On the other hand, Audicus, a new participant using a free online hearing test, was more supportive of the proposed rule. It doesn’t make its own hearing aids, instead it buys them from manufacturers and sells them at a cheaper price than most hearing clinics.

“We welcome the regulation proposed by the FDA to create a class of OTC hearing aids and see it as a milestone for better access,” wrote CEO Patrick Freuler in an email. “It will only allow us to continue reaching those in need of hearing solutions and provide them with life-changing devices at a fraction of the cost of traditional channels.”

The particularities
The rule proposed by the FDA would only apply to hearing aids for adults with mild to moderate hearing loss. Children would need a medical exam before using a hearing aid.

Devices would be limited to a maximum output of 115 decibels or 120 dB if the device has an adjustable volume.

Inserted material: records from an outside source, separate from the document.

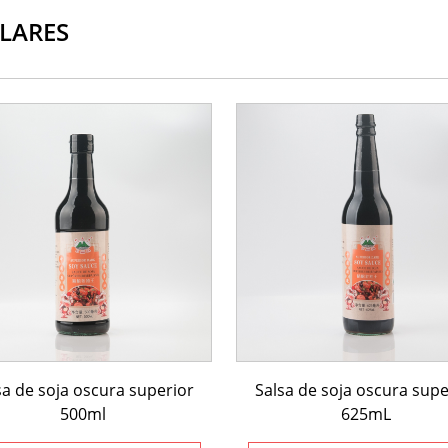
LARES
sa de soja oscura superior
Salsa de soja oscura supe
500ml
625mL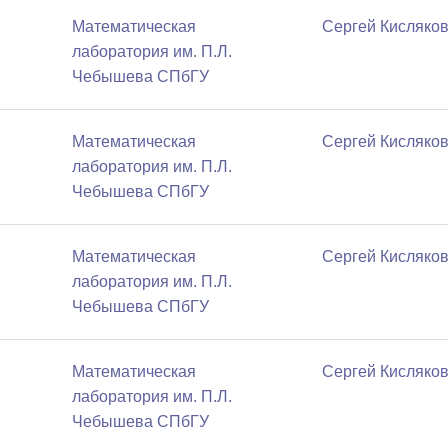
Математичеcкая
Сергей Кисляко
лаборатория им. П.Л.
Чебышева СПбГУ
Математичеcкая
Сергей Кисляко
лаборатория им. П.Л.
Чебышева СПбГУ
Математичеcкая
Сергей Кисляко
лаборатория им. П.Л.
Чебышева СПбГУ
Математичеcкая
Сергей Кисляко
лаборатория им. П.Л.
Чебышева СПбГУ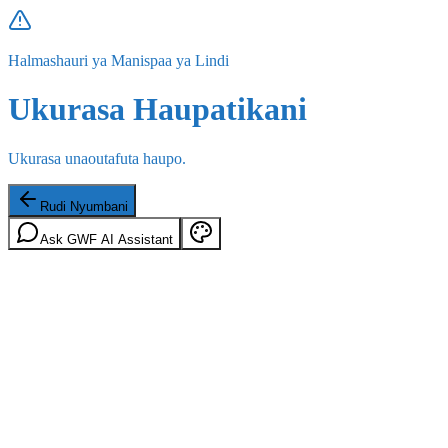
Halmashauri ya Manispaa ya Lindi
Ukurasa Haupatikani
Ukurasa unaoutafuta haupo.
Rudi Nyumbani
Ask GWF AI Assistant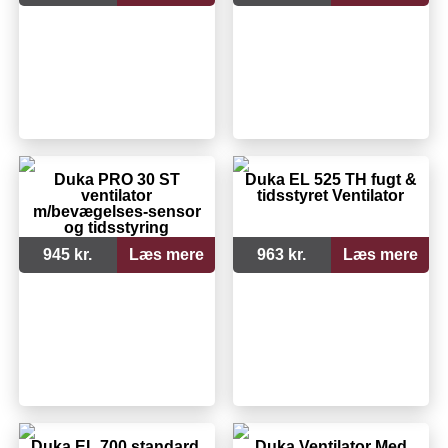
Duka PRO 30 ST
Duka EL 525 TH fugt &
ventilator
tidsstyret Ventilator
m/bevægelses-sensor
og tidsstyring
945 kr.
Læs mere
963 kr.
Læs mere
Duka EL 700 standard,
Duka Ventilator Med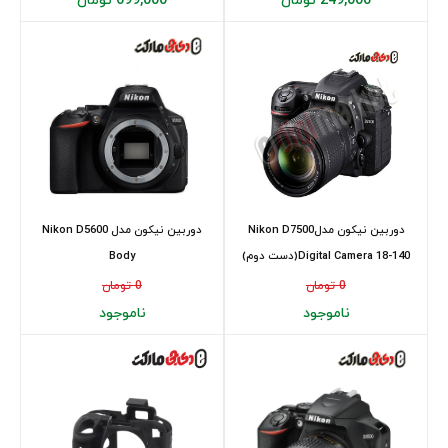
249,000 تومان
699,000 تومان
دوربین نیکون مدلNikon D7500
دوربین نیکون مدل Nikon D5600
Digital Camera 18-140(دست دوم)
Body
0 تومان
0 تومان
ناموجود
ناموجود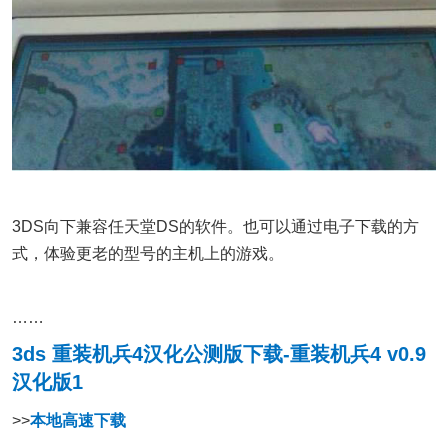
3DS向下兼容任天堂DS的软件。也可以通过电子下载的方
式，体验更老的型号的主机上的游戏。
……
3ds 重装机兵4汉化公测版下载-重装机兵4 v0.9
汉化版1
>>
本地高速下载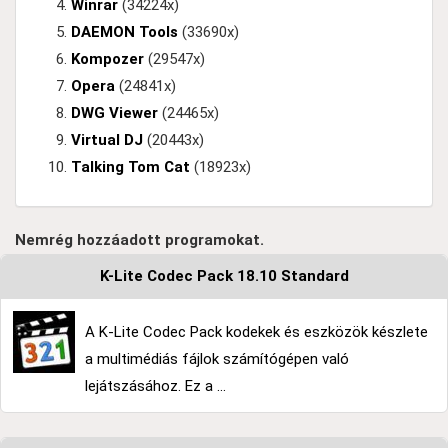
Winrar
(34224x)
DAEMON Tools
(33690x)
Kompozer
(29547x)
Opera
(24841x)
DWG Viewer
(24465x)
Virtual DJ
(20443x)
Talking Tom Cat
(18923x)
Nemrég hozzáadott programokat.
K-Lite Codec Pack 18.10 Standard
A K-Lite Codec Pack kodekek és eszközök készlete
a multimédiás fájlok számítógépen való
lejátszásához. Ez a ...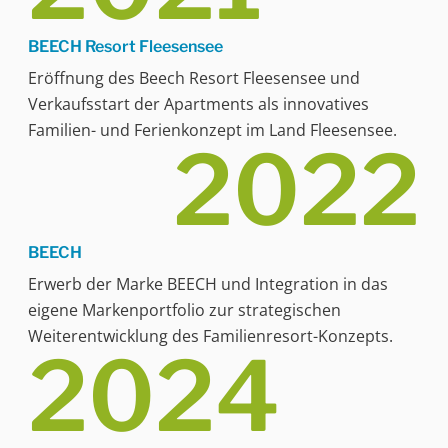
BEECH Resort Fleesensee
Eröffnung des Beech Resort Fleesensee und
Verkaufsstart der Apartments als innovatives
Familien- und Ferienkonzept im Land Fleesensee.
2022
BEECH
Erwerb der Marke BEECH und Integration in das
eigene Markenportfolio zur strategischen
Weiterentwicklung des Familienresort-Konzepts.
2024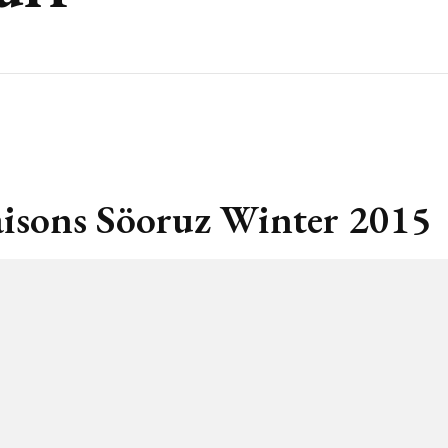
isons Söoruz Winter 2015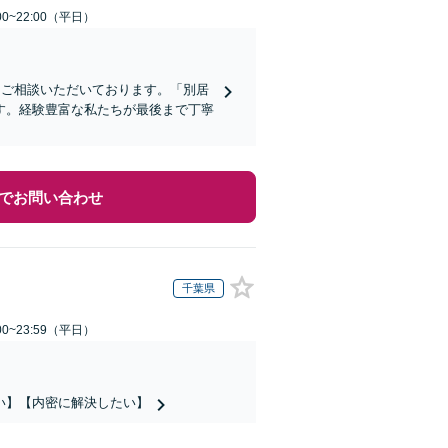
0~22:00（平日）
らご相談いただいております。「別居
す。経験豊富な私たちが最後まで丁寧
でお問い合わせ
千葉県
0~23:59（平日）
い】【内密に解決したい】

The FDA does not plan to limit the maximum gain as it would “inappropriately restrict” the design of devices and that the maximum output levels should be sufficient for user safety.

The agency also reviews other performance requirements such as distortion, noise, and latency limits.

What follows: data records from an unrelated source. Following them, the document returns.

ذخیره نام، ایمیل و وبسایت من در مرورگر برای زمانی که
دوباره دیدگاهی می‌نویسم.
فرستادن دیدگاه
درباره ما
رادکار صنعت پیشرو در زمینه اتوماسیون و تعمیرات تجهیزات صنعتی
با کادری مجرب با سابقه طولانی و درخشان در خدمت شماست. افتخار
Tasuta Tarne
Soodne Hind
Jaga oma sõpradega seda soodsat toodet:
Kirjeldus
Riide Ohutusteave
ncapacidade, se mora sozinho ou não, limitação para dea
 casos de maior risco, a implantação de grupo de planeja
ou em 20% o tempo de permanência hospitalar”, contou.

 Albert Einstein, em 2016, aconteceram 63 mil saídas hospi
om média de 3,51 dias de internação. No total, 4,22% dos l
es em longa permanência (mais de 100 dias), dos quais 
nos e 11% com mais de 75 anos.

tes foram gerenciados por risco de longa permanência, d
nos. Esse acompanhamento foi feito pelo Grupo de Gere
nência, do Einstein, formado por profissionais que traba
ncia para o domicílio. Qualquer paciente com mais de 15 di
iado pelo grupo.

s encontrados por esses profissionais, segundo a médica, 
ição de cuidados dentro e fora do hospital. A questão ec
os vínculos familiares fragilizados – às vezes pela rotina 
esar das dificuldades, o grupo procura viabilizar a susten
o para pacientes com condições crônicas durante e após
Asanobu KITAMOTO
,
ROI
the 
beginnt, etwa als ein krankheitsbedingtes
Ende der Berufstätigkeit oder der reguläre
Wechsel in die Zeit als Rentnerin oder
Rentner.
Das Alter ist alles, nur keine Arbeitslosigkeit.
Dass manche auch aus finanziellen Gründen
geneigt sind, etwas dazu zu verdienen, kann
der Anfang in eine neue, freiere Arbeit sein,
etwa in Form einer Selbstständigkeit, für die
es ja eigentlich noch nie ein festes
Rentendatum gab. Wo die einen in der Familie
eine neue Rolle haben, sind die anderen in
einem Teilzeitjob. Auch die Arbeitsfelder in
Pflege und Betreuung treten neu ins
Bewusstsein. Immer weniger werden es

The idea of ​​over-the-counter hearing aids has been in the works for years. Back in 2015, a report from the President’s Advisory Council on Science and Technology recommended the creation of a class of over-the-counter hearing aids and found that only a fraction of older adults with hearing loss use them. Two years later, Congress passed the Over-the-Counter Hearing Aid Act, which created this class of equipment.

The FDA is expected to finalize the prescription next year. The Hearing Loss Association of America (HLAA), a consumer protection group that backed the legislation, said it expected it would be a year or more before over-the-counter hearing aids hit the market.

“We hope that many adults who qualify for these devices will be encouraged to take this important step towards good hearing health,” wrote Barbara Kelley, Executive Director of the HLAA, in a press release.

The rule change would effectively remove the requirement that people need a medical exam to buy a hearing aid and regulate hearing aids for severe hearing loss or for children as prescription devices.